= WHAT IS BEING ASKED =
Write out all the data below again, swapping "image" for "photo" everywhere it appears and keeping everything else the same. Leave the pictures out.

= SUPPLIED INFORMATION =
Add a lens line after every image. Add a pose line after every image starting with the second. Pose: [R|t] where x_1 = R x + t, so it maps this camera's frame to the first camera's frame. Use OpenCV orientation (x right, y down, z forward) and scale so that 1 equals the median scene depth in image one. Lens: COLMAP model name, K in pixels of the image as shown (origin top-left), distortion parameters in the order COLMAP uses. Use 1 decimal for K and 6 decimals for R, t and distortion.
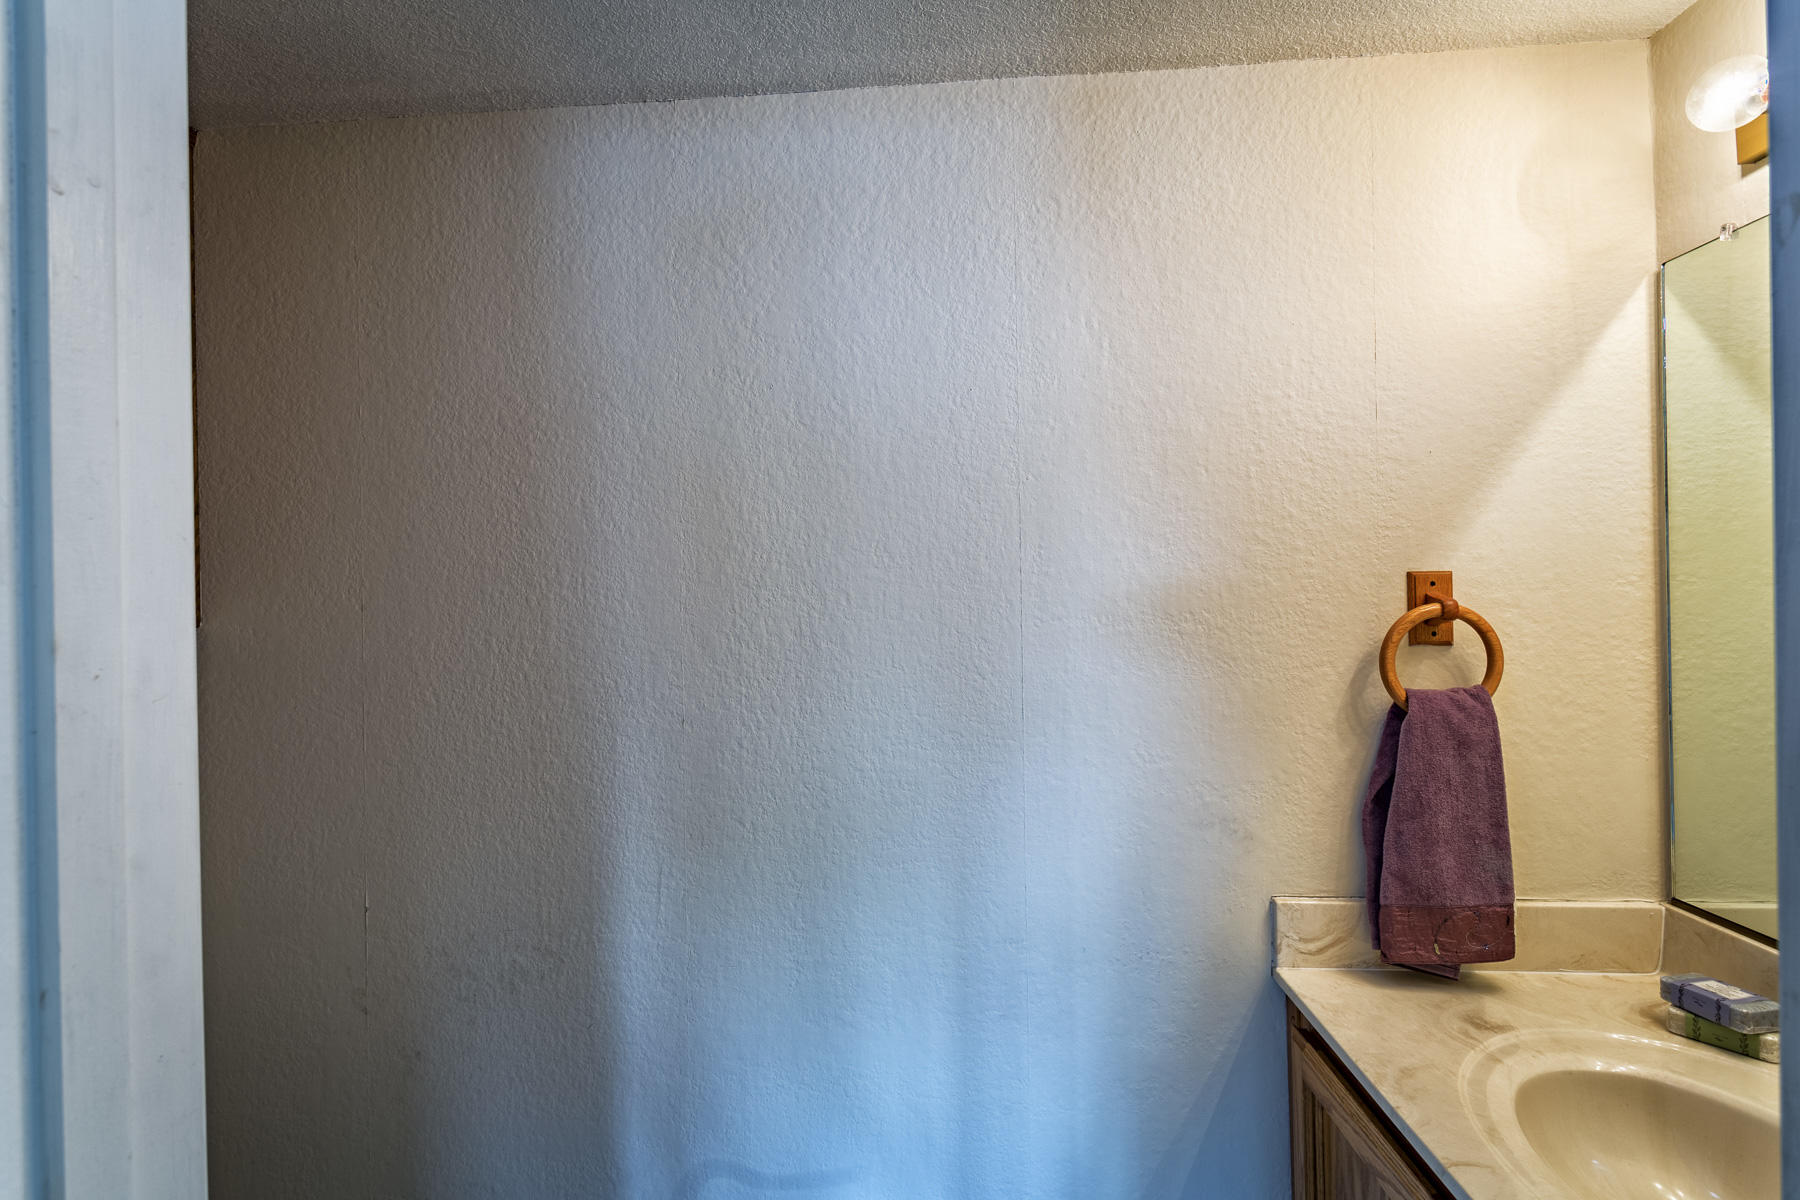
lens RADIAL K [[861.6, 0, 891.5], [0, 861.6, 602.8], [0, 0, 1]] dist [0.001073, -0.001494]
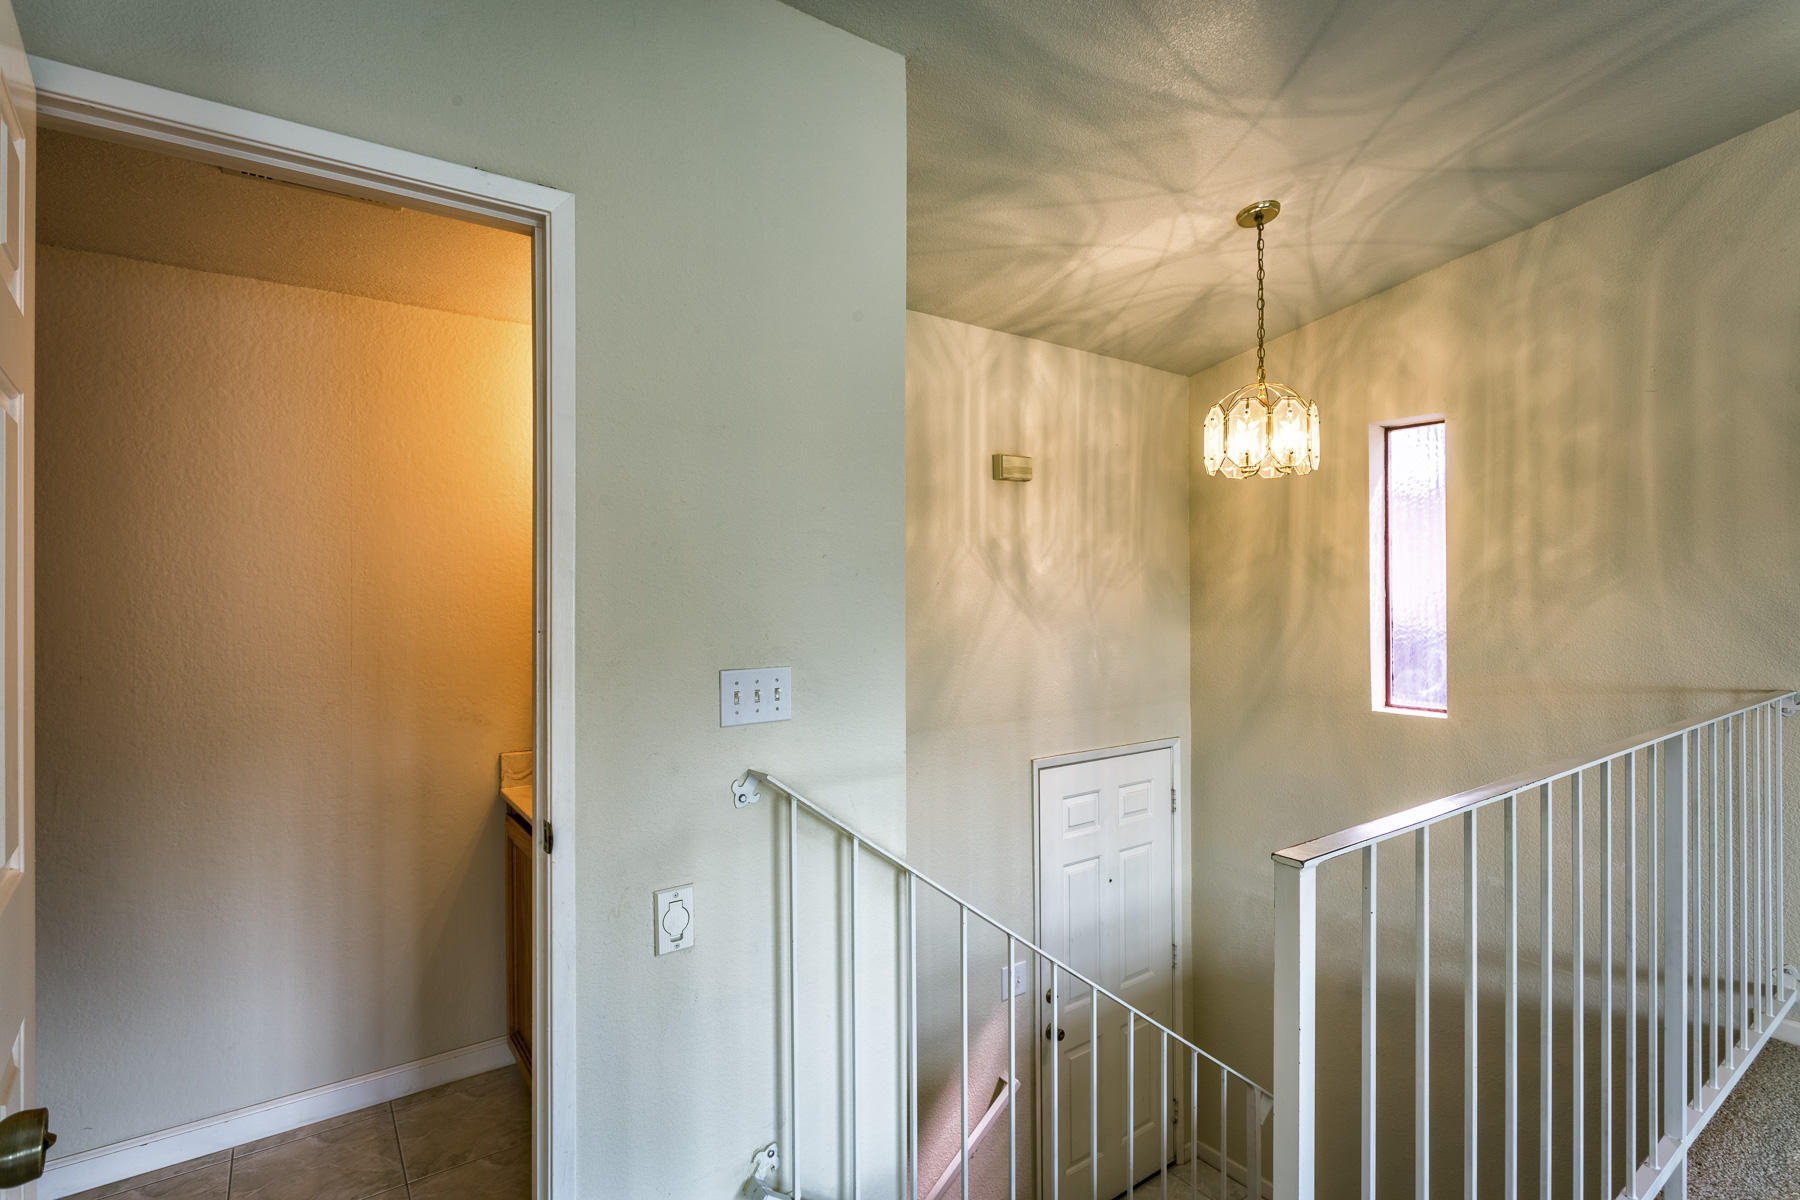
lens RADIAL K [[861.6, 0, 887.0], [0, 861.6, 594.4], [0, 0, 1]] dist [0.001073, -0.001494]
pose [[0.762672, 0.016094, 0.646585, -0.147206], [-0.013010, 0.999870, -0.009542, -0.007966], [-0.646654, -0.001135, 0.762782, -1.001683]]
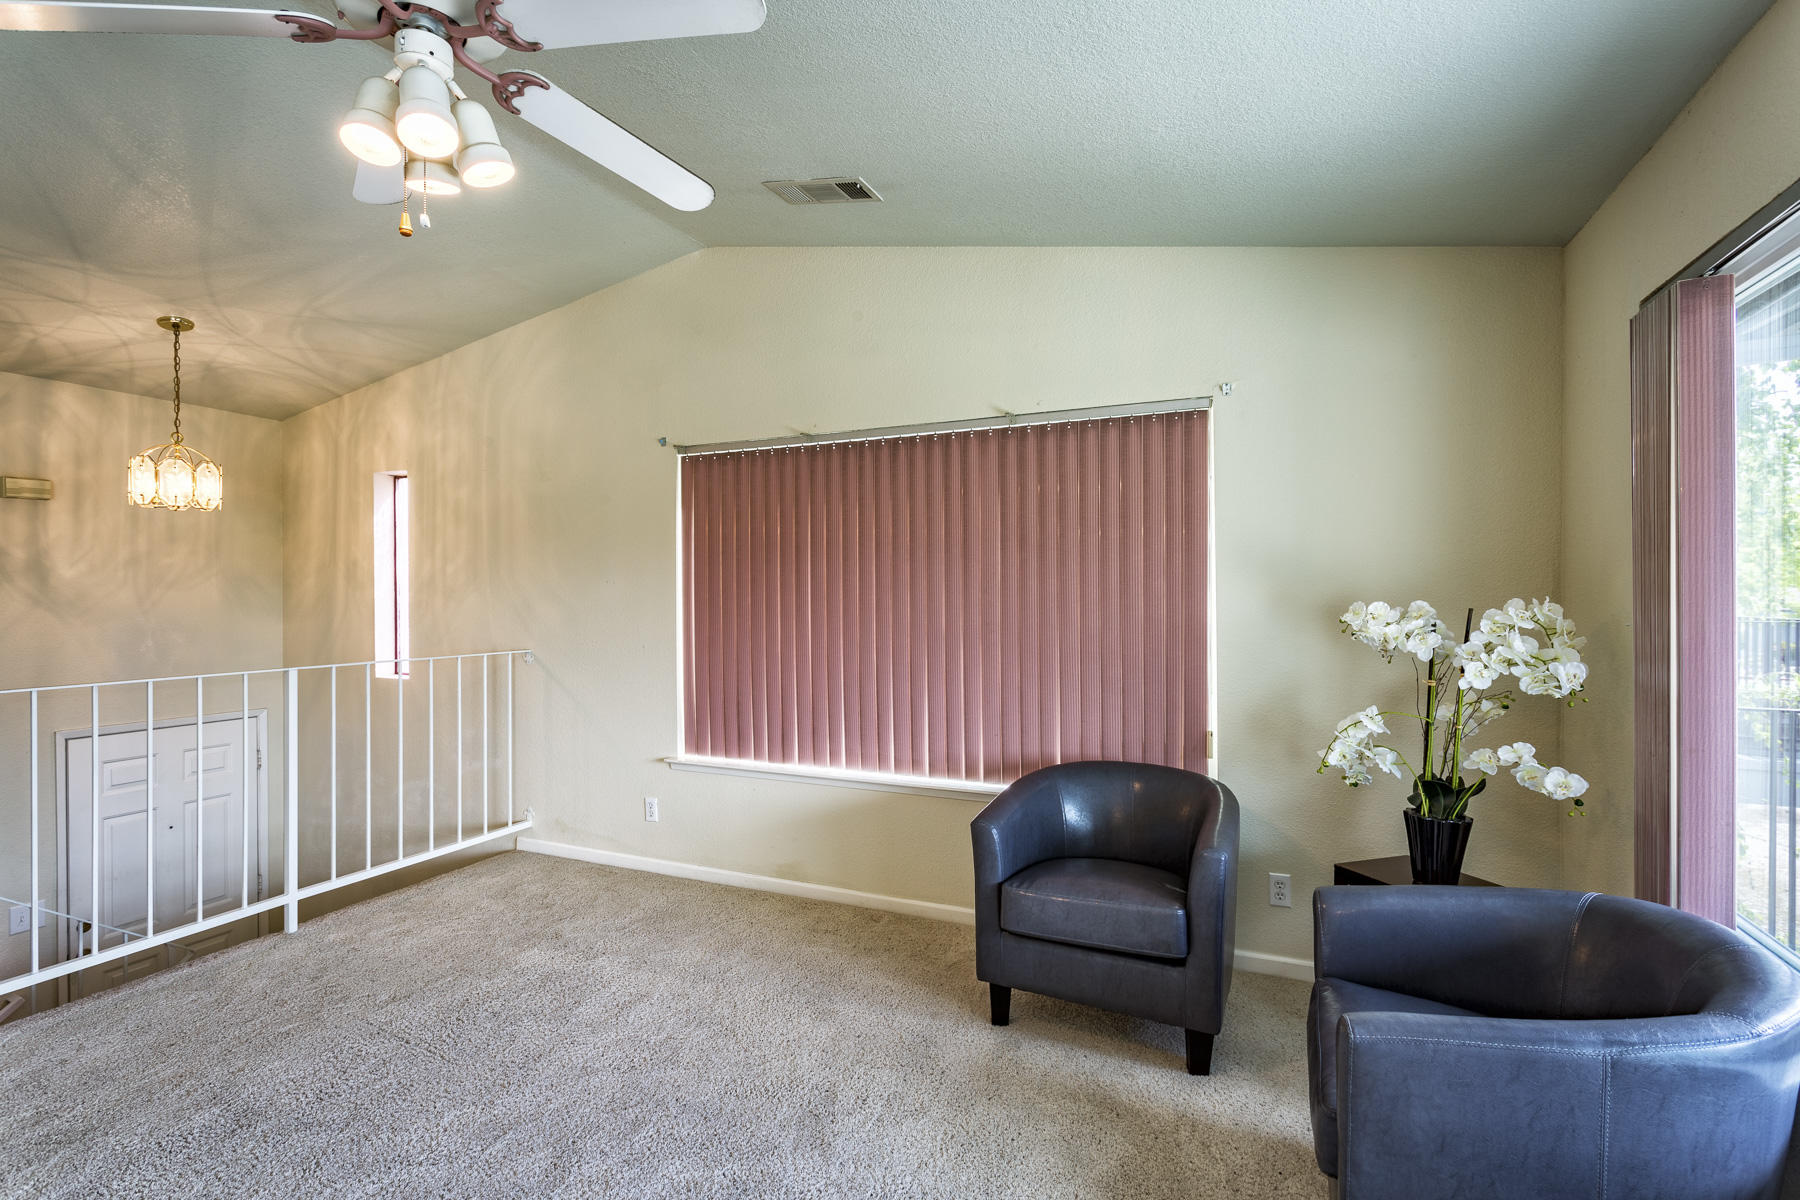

= WRITTEN SOLUTION =
Add a lens line after every photo. Add a pose line after every photo starting with the second. Pose: [R|t] where x_1 = R x + t, so it maps this camera's frame to the first camera's frame. Use OpenCV orientation (x right, y down, z forward) and scale so that 1 equals the median scene depth in photo one. Lens: COLMAP model name, K in pixels of the photo as shown (origin top-left), distortion parameters in the order COLMAP uses. Use 1 decimal for K and 6 decimals for R, t and distortion.
lens RADIAL K [[861.6, 0, 891.5], [0, 861.6, 602.8], [0, 0, 1]] dist [0.001073, -0.001494]
lens RADIAL K [[861.6, 0, 887.0], [0, 861.6, 594.4], [0, 0, 1]] dist [0.001073, -0.001494]
pose [[0.762672, 0.016094, 0.646585, -0.147206], [-0.013010, 0.999870, -0.009542, -0.007966], [-0.646654, -0.001135, 0.762782, -1.001683]]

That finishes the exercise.